3. The method as claimed in claim 1, wherein the key secrecy devices (108) have provision to perform the mathematical encryption algorithm on one time padded key to provide an additional layer of mathematical security.
4. The method as claimed in claim 1, wherein the quantum key device transmitter (104) and the quantum key device receiver (106) generate and provide the symmetric key upon request from the key secrecy devices (108).
5. The method as claimed in claim 1, wherein the key loading module (102-1) is configured to store a plurality of desired key files transferred in real-time.
6. The method as claimed in claim 1, wherein the key loading module at the terminal (150-2) stores the desired keys after decryption done by the key secrecy device (108-2).

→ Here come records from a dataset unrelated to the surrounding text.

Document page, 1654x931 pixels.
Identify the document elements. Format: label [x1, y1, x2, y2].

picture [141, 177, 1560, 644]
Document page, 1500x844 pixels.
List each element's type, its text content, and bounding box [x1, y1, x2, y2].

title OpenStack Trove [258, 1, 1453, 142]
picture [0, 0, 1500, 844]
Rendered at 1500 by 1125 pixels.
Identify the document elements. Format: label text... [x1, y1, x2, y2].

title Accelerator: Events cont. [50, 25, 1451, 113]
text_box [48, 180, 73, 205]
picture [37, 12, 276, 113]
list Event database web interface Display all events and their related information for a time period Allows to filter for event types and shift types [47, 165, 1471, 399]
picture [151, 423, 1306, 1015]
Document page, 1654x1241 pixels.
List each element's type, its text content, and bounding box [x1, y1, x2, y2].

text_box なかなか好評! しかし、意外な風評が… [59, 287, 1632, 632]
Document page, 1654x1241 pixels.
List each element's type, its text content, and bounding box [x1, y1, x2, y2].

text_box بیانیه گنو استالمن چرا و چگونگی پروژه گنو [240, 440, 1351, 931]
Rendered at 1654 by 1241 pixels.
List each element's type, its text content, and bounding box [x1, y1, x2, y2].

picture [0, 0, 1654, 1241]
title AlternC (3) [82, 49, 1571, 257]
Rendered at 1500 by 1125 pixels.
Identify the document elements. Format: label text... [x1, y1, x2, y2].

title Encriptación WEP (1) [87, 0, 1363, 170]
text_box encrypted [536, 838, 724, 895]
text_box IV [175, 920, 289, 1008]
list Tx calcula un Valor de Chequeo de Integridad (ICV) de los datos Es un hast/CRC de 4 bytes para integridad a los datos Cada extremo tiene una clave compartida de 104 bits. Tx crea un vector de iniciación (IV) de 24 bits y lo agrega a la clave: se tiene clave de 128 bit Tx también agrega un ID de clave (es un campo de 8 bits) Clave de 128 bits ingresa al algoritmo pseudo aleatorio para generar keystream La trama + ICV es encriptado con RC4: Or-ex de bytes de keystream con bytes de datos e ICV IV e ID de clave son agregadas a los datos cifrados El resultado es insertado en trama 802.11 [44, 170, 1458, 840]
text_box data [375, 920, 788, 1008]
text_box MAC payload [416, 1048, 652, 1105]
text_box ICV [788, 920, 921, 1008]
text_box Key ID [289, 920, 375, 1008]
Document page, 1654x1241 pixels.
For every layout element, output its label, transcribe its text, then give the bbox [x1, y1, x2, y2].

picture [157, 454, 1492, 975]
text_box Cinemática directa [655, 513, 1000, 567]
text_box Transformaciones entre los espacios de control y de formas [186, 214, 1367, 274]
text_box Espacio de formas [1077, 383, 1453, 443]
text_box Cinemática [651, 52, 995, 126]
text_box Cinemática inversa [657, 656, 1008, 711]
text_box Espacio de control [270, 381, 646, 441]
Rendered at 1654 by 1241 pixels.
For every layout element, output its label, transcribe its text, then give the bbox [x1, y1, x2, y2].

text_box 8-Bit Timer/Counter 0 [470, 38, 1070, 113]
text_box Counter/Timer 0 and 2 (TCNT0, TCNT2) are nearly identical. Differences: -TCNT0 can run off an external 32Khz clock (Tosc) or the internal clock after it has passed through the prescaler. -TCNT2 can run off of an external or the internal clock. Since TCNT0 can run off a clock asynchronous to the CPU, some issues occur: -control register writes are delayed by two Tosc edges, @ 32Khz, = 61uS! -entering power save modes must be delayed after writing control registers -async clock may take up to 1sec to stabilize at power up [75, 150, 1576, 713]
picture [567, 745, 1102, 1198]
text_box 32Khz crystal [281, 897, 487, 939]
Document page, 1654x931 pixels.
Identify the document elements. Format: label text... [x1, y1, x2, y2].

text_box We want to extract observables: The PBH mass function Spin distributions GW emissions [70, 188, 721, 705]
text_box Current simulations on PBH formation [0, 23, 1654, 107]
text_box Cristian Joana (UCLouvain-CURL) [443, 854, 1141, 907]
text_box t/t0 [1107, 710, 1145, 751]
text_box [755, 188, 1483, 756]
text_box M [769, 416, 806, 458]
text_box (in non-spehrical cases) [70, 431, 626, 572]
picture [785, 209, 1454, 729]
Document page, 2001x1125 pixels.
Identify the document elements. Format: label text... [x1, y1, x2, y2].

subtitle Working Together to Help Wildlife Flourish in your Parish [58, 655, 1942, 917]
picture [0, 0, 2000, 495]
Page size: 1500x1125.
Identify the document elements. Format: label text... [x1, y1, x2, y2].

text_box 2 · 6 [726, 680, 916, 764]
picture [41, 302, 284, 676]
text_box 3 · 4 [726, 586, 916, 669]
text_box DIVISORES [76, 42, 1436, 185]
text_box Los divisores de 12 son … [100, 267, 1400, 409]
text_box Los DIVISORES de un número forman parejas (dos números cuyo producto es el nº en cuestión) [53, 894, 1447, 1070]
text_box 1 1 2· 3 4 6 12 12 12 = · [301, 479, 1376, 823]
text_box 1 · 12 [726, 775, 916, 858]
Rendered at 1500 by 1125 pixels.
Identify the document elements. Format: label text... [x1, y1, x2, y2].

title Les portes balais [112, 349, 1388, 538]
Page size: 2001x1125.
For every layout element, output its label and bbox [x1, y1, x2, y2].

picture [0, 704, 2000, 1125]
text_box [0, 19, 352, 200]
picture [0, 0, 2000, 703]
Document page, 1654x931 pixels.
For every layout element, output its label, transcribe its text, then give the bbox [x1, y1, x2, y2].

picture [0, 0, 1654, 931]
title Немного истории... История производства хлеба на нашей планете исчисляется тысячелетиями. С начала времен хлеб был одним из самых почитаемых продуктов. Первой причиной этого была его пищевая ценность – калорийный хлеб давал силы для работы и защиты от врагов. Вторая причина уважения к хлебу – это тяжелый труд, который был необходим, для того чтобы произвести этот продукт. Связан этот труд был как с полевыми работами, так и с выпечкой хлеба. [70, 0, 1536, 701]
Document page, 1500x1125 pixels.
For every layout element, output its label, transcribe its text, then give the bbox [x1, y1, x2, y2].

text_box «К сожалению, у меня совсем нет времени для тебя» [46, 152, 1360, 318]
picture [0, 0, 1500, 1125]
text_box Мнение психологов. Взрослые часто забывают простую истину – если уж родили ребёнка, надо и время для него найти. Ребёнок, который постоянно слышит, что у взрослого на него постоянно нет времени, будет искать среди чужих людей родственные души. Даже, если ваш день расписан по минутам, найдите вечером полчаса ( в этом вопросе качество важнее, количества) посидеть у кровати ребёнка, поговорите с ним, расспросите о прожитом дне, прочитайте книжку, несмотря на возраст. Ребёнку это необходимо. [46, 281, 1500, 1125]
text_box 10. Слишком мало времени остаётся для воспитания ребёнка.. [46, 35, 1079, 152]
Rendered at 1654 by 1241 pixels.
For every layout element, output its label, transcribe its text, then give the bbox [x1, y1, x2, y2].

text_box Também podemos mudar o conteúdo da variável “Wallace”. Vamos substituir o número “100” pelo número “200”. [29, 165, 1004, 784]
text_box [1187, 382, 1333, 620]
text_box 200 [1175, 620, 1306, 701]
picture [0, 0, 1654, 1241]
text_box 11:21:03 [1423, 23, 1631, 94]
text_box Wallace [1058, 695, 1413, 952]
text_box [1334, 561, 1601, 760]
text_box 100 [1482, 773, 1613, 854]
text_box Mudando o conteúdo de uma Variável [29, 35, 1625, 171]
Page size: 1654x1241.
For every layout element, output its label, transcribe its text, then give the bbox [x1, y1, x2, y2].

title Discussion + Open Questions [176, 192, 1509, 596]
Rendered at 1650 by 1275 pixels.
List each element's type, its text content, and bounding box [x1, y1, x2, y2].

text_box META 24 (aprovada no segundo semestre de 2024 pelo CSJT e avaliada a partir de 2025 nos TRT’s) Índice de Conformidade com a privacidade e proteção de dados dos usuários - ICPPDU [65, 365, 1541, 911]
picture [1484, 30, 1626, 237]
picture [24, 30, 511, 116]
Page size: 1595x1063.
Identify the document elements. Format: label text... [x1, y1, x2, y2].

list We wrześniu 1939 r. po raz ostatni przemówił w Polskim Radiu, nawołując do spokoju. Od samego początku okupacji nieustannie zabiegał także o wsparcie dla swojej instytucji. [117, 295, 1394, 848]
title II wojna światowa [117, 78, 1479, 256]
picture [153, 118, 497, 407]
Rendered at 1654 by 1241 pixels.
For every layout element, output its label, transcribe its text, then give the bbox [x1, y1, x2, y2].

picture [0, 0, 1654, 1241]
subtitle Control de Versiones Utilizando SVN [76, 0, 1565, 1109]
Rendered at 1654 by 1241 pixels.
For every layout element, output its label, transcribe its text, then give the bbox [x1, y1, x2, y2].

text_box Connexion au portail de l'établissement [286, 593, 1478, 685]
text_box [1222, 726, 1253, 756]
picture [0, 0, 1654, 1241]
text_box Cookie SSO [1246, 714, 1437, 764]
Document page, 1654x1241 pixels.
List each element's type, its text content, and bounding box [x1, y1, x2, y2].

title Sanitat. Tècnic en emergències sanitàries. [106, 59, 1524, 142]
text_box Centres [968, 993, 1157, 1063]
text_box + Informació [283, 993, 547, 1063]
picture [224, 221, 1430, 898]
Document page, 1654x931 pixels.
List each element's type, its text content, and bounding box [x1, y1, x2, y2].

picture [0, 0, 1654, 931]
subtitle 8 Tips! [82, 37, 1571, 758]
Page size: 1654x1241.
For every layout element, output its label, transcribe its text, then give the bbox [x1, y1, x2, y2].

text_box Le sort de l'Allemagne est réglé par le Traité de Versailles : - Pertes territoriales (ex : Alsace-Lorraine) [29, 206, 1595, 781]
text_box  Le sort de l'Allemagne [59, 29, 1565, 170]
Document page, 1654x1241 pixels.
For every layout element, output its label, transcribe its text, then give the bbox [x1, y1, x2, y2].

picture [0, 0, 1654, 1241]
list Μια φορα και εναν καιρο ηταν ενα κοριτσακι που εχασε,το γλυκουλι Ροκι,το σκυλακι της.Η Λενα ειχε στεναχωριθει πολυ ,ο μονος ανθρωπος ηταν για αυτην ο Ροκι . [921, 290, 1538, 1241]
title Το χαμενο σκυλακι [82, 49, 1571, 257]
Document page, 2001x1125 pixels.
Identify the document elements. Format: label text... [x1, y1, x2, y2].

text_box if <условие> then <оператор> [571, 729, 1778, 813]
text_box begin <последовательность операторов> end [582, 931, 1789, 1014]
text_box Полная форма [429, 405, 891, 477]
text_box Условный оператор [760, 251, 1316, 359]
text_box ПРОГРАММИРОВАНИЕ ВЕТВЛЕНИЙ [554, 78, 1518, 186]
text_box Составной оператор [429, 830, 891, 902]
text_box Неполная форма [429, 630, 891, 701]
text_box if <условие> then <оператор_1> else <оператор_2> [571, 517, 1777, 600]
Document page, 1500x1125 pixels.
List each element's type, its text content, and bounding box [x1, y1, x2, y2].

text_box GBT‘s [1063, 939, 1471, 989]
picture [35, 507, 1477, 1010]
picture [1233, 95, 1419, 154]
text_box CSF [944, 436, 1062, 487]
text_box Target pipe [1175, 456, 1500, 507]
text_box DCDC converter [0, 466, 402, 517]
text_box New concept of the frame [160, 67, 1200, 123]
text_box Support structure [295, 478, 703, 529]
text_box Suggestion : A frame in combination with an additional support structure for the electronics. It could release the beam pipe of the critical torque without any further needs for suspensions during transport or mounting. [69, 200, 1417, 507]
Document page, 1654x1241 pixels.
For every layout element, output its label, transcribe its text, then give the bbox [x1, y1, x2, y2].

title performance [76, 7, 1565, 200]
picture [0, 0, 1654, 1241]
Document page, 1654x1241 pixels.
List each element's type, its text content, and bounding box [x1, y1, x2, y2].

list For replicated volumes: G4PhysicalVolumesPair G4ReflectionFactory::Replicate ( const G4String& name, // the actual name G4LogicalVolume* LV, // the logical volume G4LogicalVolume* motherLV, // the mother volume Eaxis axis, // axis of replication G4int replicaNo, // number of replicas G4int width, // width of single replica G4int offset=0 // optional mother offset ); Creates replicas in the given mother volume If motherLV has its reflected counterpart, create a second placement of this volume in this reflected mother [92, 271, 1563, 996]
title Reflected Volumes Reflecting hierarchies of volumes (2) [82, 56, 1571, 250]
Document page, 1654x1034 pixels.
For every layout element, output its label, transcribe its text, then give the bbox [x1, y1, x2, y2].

7. The method as claimed in claim 1, wherein the key secrecy device(108-1) receives the request in packets comprising packet type, source address, a destination address, session ID, packet sequence number, timestamp, random string, acknowledgment number, initialization vector string, integrity checksum from the other similar key secrecy devices (108-2) and key loading modules (102-2).
8. The method as claimed in claim 1, wherein the key secrecy devices (108) maintain the physical separation between the quantum key distribution transmitter(104) and the quantum key distribution receiver (106), and the key loading modules (102).
9. The method as claimed in claim 1, wherein the quantum key device transmitter (104) and the quantum key device receiver (106) communicate quantum bits over a quantum channel, and the quantum bits and is converted to binary bits, wherein the quantum key transmitter (104) performs sifting, error reconciliation, privacy amplification and authentication operations with the quantum key receiver (106) over a channel to derive the final quantum key.
10. The method as claimed in claim 1, wherein the key secrecy devices(102) have custom specific/standard protocols provision to accommodate custom plug-in protocols (118) to communicate with key loading modules (102), quantum key distribution device transmitter (104) and quantum key distribution device receiver (106).